Cautivó mi atención el recorrido por Chernobyl y la periferia de Pripyat 30 años después del terrible desastre nuclear, y la locura de la gente. ¿Por qué hay gente que elige voluntariamente visitar un lugar donde pueden ser irradiados y podría repercutir negativamente en su salud? ¿Por qué triunfa el turismo negro a pesar de ser tan arriesgado? Pero más importante aún: ¿Qué sabor tiene un café en Chernobyl? ¿La radiación lo dota de algún matiz ajeno al paladar del común de los mortales?
En un lugar devastado, con árboles y vegetación plagada de mutaciones y callosidades extrañas, completamente aislado de lo que vulgarmente conocemos como “civilización”, aún persistían algunas familias que retornaron a sus hogares a pesar de la evacuación. Entrevistaron a una de ellas y me sorprendió el valor de regresar clandestinamente a su hogar a pesar de las prohibiciones y el riesgo inherente para la salud. Era gente sencilla, demacrada por el tiempo pero sin perder el ímpetu por resistir los embates de la vida. En ese momento me pregunté cuál habría sido mi reacción ante un suceso así. Más aún, jugué a trasladar mi conciencia en un ejercicio torpe de empatía a las sensaciones de cualquier refugiado; exiliado forzosamente de su hogar y tierra y sin una promesa de retorno. ¿Qué cosas me llevaría? ¿Cómo afrontaría la dureza de ser abruptamente arrancada de todas mis comodidades, seguridad y enfrentarme obligatoriamente a la incertidumbre de lo desconocido?

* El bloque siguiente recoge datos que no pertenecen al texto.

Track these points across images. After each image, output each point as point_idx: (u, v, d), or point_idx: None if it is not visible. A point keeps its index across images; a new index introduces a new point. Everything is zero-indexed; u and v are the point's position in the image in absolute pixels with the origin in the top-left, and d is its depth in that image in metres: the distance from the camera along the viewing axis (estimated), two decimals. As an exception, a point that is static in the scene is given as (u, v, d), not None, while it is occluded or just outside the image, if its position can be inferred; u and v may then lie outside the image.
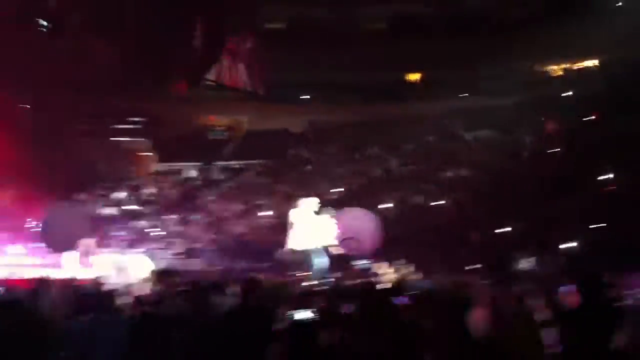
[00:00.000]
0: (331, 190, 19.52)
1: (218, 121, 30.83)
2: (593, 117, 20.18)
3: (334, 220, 12.54)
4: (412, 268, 11.13)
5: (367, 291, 7.62)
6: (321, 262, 11.91)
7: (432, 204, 17.47)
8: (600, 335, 5.34)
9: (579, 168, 17.01)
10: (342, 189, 19.73)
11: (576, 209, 14.55)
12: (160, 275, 8.78)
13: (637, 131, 17.19)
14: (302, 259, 12.13)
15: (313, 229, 12.45)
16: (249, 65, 29.60)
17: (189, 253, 17.27)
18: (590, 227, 13.33)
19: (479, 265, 10.22)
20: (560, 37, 23.62)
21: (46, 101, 22.50)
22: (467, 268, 10.27)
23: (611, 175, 16.37)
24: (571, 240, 12.44)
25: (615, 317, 5.57)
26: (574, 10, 22.83)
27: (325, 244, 12.45)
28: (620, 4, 24.11)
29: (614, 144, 17.56)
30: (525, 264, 10.60)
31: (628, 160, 16.20)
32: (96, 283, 11.53)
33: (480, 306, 6.96)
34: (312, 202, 12.57)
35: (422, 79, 30.19)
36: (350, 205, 18.21)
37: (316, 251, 11.89)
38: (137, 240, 18.73)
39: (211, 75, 28.77)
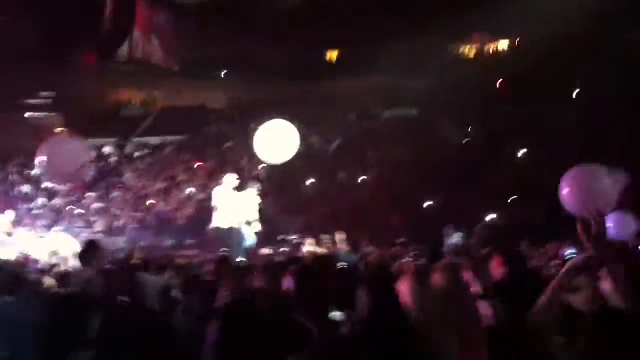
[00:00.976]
0: (257, 167, 19.48)
1: (132, 97, 30.19)
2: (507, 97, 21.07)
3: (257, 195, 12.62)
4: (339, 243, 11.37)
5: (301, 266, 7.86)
6: (250, 239, 12.02)
7: (356, 180, 17.83)
8: (527, 305, 5.71)
9: (494, 146, 17.82)
10: (264, 165, 19.77)
11: (493, 185, 15.33)
12: (87, 252, 8.59)
13: (547, 111, 18.21)
14: (228, 236, 12.20)
15: (236, 206, 12.50)
16: (162, 40, 29.05)
17: (111, 231, 17.02)
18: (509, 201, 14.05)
19: (404, 240, 10.53)
20: (476, 17, 24.34)
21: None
22: (394, 243, 10.58)
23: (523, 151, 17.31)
24: (491, 214, 13.07)
25: (539, 286, 5.97)
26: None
27: (250, 219, 12.52)
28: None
29: (526, 123, 18.52)
30: (453, 238, 11.06)
31: (539, 138, 17.17)
32: (15, 262, 11.31)
33: (406, 278, 7.31)
34: (232, 179, 12.61)
35: (339, 57, 30.52)
36: (273, 182, 18.55)
37: (240, 229, 11.97)
38: (56, 218, 18.28)
39: (123, 50, 28.05)
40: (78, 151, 8.26)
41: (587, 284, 6.20)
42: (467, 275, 6.65)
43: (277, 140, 10.19)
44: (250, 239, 12.45)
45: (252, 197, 12.67)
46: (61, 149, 8.23)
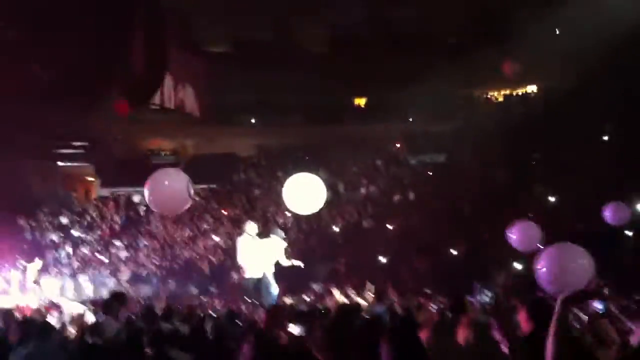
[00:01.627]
0: (284, 215, 19.41)
1: (163, 145, 30.56)
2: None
3: (282, 242, 12.49)
4: (365, 293, 11.17)
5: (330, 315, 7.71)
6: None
7: (381, 226, 17.65)
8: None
9: (521, 190, 17.56)
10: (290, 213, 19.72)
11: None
12: (113, 303, 8.58)
13: (571, 155, 17.99)
14: (256, 284, 12.07)
15: (260, 253, 12.38)
16: (193, 87, 29.51)
17: (136, 279, 17.03)
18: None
19: (429, 290, 10.32)
20: (499, 63, 24.37)
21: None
22: (419, 292, 10.36)
23: (552, 198, 17.02)
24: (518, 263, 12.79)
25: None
26: (511, 37, 23.52)
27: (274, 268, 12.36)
28: (557, 32, 25.00)
29: (551, 166, 18.29)
30: (483, 295, 10.82)
31: (567, 183, 16.89)
32: (40, 311, 11.33)
33: (426, 327, 7.12)
34: (253, 227, 12.52)
35: (366, 103, 30.72)
36: (298, 228, 18.46)
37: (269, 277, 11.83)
38: (82, 266, 18.39)
39: (155, 98, 28.45)
40: (180, 180, 8.39)
41: (617, 340, 5.97)
42: (496, 333, 6.47)
43: (305, 192, 10.14)
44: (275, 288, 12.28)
45: (277, 244, 12.55)
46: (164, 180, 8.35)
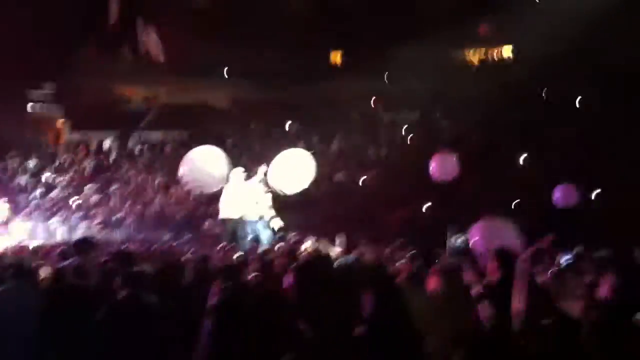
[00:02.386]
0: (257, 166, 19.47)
1: (135, 92, 30.23)
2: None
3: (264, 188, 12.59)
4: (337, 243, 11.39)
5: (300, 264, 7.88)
6: (266, 232, 11.99)
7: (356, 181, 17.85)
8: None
9: (491, 150, 17.88)
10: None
11: (491, 188, 15.41)
12: (81, 245, 8.64)
13: (541, 118, 18.34)
14: (234, 229, 12.19)
15: (244, 197, 12.46)
16: (167, 39, 29.11)
17: (109, 224, 17.04)
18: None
19: (401, 242, 10.55)
20: (477, 26, 24.43)
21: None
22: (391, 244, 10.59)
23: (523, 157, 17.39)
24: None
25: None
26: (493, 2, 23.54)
27: (261, 212, 12.47)
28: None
29: (523, 129, 18.62)
30: (456, 239, 11.13)
31: (534, 143, 17.28)
32: (15, 251, 11.34)
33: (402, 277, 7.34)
34: (238, 172, 12.58)
35: (342, 59, 30.60)
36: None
37: (254, 221, 11.93)
38: (54, 209, 18.32)
39: (127, 45, 28.11)
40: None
41: (584, 293, 6.24)
42: (468, 276, 6.72)
43: (293, 170, 10.28)
44: (264, 233, 12.41)
45: (261, 190, 12.63)
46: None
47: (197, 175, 8.95)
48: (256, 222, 12.14)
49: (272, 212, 12.44)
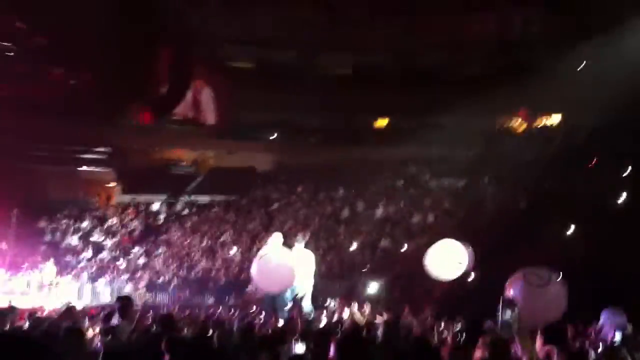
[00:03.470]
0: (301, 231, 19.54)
1: (184, 155, 30.85)
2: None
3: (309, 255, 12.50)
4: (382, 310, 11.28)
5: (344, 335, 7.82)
6: (307, 304, 11.85)
7: (399, 249, 17.71)
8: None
9: (538, 220, 17.60)
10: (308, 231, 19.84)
11: (535, 259, 15.09)
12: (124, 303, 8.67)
13: (589, 188, 18.06)
14: (274, 296, 12.11)
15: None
16: (215, 102, 29.81)
17: (154, 287, 17.21)
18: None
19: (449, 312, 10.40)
20: (524, 95, 24.45)
21: (5, 125, 21.85)
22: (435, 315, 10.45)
23: (570, 230, 17.08)
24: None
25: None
26: (537, 70, 23.60)
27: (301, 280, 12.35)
28: (581, 68, 25.07)
29: (569, 199, 18.33)
30: (507, 313, 10.90)
31: (582, 215, 16.97)
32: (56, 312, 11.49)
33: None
34: (277, 238, 12.53)
35: (387, 124, 30.85)
36: (317, 246, 18.57)
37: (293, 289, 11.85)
38: (101, 271, 18.62)
39: (178, 109, 28.81)
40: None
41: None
42: (517, 348, 6.62)
43: (448, 258, 10.39)
44: (305, 302, 12.24)
45: (301, 254, 12.53)
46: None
47: (267, 278, 9.07)
48: (295, 290, 12.01)
49: (311, 280, 12.26)
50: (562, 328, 7.41)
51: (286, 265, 9.39)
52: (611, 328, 8.54)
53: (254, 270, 9.30)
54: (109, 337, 7.46)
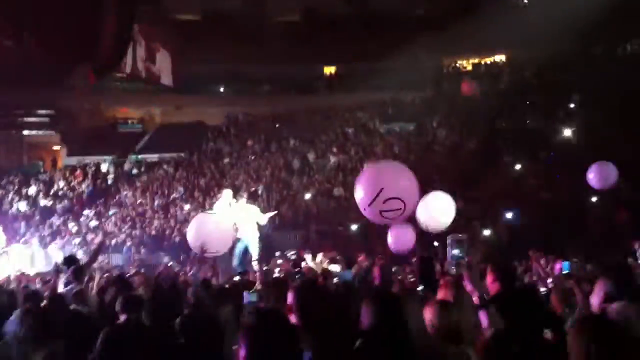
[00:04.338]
0: (254, 184, 19.48)
1: (130, 113, 30.28)
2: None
3: (256, 212, 12.49)
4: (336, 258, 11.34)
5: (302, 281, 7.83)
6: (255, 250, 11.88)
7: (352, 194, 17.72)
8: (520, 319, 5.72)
9: (489, 159, 17.86)
10: (261, 183, 19.78)
11: (487, 198, 15.40)
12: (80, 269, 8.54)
13: (537, 127, 18.36)
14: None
15: (236, 217, 12.35)
16: (159, 56, 29.13)
17: (107, 248, 16.95)
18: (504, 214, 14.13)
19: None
20: (468, 34, 24.49)
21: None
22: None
23: (517, 167, 17.38)
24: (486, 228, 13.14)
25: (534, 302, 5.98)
26: (480, 8, 23.59)
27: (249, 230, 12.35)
28: (526, 2, 25.20)
29: (517, 137, 18.63)
30: (456, 249, 11.14)
31: (528, 152, 17.29)
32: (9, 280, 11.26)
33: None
34: (228, 194, 12.50)
35: (335, 72, 30.70)
36: (269, 198, 18.54)
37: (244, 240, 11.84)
38: (51, 235, 18.27)
39: (121, 66, 28.05)
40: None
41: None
42: (468, 287, 6.70)
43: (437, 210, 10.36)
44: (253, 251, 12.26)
45: (250, 211, 12.52)
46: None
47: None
48: (245, 240, 12.04)
49: (255, 232, 12.29)
50: (509, 264, 7.48)
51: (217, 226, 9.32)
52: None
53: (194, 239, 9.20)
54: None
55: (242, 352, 3.77)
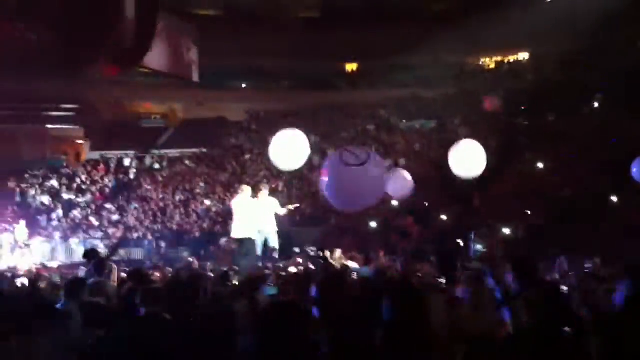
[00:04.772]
0: (276, 180, 19.51)
1: (153, 109, 30.44)
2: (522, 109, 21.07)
3: (275, 205, 12.50)
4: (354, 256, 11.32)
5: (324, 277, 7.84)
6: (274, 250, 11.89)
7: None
8: (540, 316, 5.67)
9: (508, 159, 17.71)
10: (282, 179, 19.80)
11: (507, 197, 15.29)
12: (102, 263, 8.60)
13: (560, 124, 18.14)
14: (245, 247, 12.11)
15: (254, 216, 12.37)
16: (182, 51, 29.19)
17: (128, 242, 17.12)
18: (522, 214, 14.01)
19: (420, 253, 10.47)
20: (490, 31, 24.29)
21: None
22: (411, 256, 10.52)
23: (540, 165, 17.21)
24: (506, 227, 13.05)
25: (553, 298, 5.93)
26: (502, 4, 23.36)
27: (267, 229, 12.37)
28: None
29: (540, 136, 18.45)
30: (477, 244, 11.10)
31: (552, 152, 17.11)
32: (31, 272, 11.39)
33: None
34: (248, 189, 12.52)
35: (358, 69, 30.62)
36: (290, 194, 18.56)
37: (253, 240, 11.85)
38: (73, 229, 18.46)
39: (144, 61, 28.08)
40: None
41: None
42: (490, 282, 6.65)
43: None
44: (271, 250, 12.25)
45: (269, 205, 12.53)
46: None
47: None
48: (265, 233, 12.06)
49: (275, 229, 12.26)
50: (533, 262, 7.44)
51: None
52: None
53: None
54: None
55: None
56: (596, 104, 19.76)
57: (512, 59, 28.12)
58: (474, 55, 28.42)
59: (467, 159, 10.02)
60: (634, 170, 10.10)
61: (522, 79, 23.95)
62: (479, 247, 11.84)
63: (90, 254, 8.57)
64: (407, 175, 11.24)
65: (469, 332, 6.03)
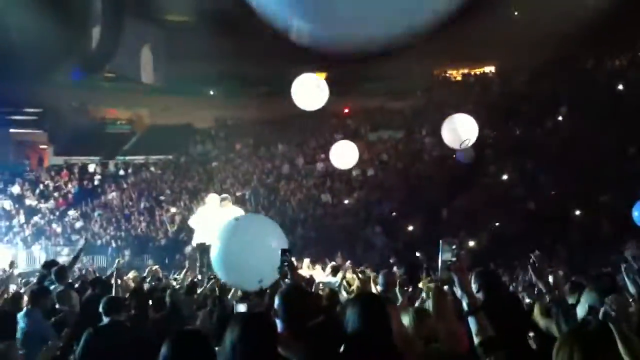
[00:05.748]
0: (241, 188, 19.42)
1: (118, 114, 30.06)
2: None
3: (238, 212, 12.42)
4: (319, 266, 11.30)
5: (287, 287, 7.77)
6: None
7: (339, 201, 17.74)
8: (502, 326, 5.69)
9: (475, 170, 17.88)
10: (249, 187, 19.72)
11: (473, 207, 15.43)
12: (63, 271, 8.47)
13: (527, 136, 18.37)
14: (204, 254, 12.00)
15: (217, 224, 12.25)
16: (149, 56, 28.96)
17: (91, 249, 16.82)
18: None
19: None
20: (458, 44, 24.52)
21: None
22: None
23: (504, 177, 17.41)
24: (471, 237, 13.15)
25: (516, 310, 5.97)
26: (470, 18, 23.61)
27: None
28: (516, 14, 25.30)
29: (506, 148, 18.66)
30: (447, 253, 11.07)
31: (517, 163, 17.31)
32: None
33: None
34: (214, 198, 12.42)
35: (326, 78, 30.61)
36: (257, 202, 18.48)
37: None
38: (35, 235, 18.12)
39: (110, 66, 27.84)
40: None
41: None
42: (457, 290, 6.65)
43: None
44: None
45: (235, 213, 12.42)
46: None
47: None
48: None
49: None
50: (495, 273, 7.49)
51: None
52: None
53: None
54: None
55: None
56: (560, 117, 20.07)
57: (478, 71, 28.47)
58: (441, 68, 28.69)
59: (459, 128, 10.33)
60: (635, 214, 10.16)
61: (488, 92, 24.22)
62: (447, 255, 11.91)
63: (49, 265, 8.44)
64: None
65: (433, 342, 6.01)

Es triste cómo nuestro sistema capitalista a veces despojado de humanidad convierte un accidente o catástrofe en mera atracción turística, desvirtuando toda su trascendencia. ¿Algún día podremos tomarnos las cosas con la seriedad que merecen? ¿O todo se reduce en hacer un acto de presencia e inmortalizar el momento en una foto que se convierta en motivo de orgullo y presunción en redes sociales?
Casi todos los rincones estaban devastados y saqueados: Nada impidió a los ladrones llevarse cualquier objeto militar o de valor, a pesar de la alta dosis de radiación que rápidamente podía convertirse en letal. Algunos paisajes como el interior de una piscina o una antigua aula parecían genuinamente sombríos, desolados, con un nosequé inquietante que producía un efecto de repulsión y fascinación a partes iguales.
Una última pregunta me dejó pensativa: ¿Si tuviera la oportunidad aceptaría ser barista en ese minúsculo café de la ciudad? ¿Por qué? Tal vez el prestigio, la adrenalina de estar en un lugar peligroso y de acceso vetado para la mayoría, la mayor remuneración y experiencia laboral... Quizá lo haría si pudiera, tendré que ensayar mis nociones de ruso y ucraniano por si acaso...
Recomiendo verlo si tienes un pequeño tiempo muerto destinado al ocio y quieres deleitarte con pequeñas dosis informativas aderezadas de entretenimiento visual. No es lo mismo a leer un libro sobre el tema, pero no todo tiene que ser reflexiones sesudas rebosantes de carisma.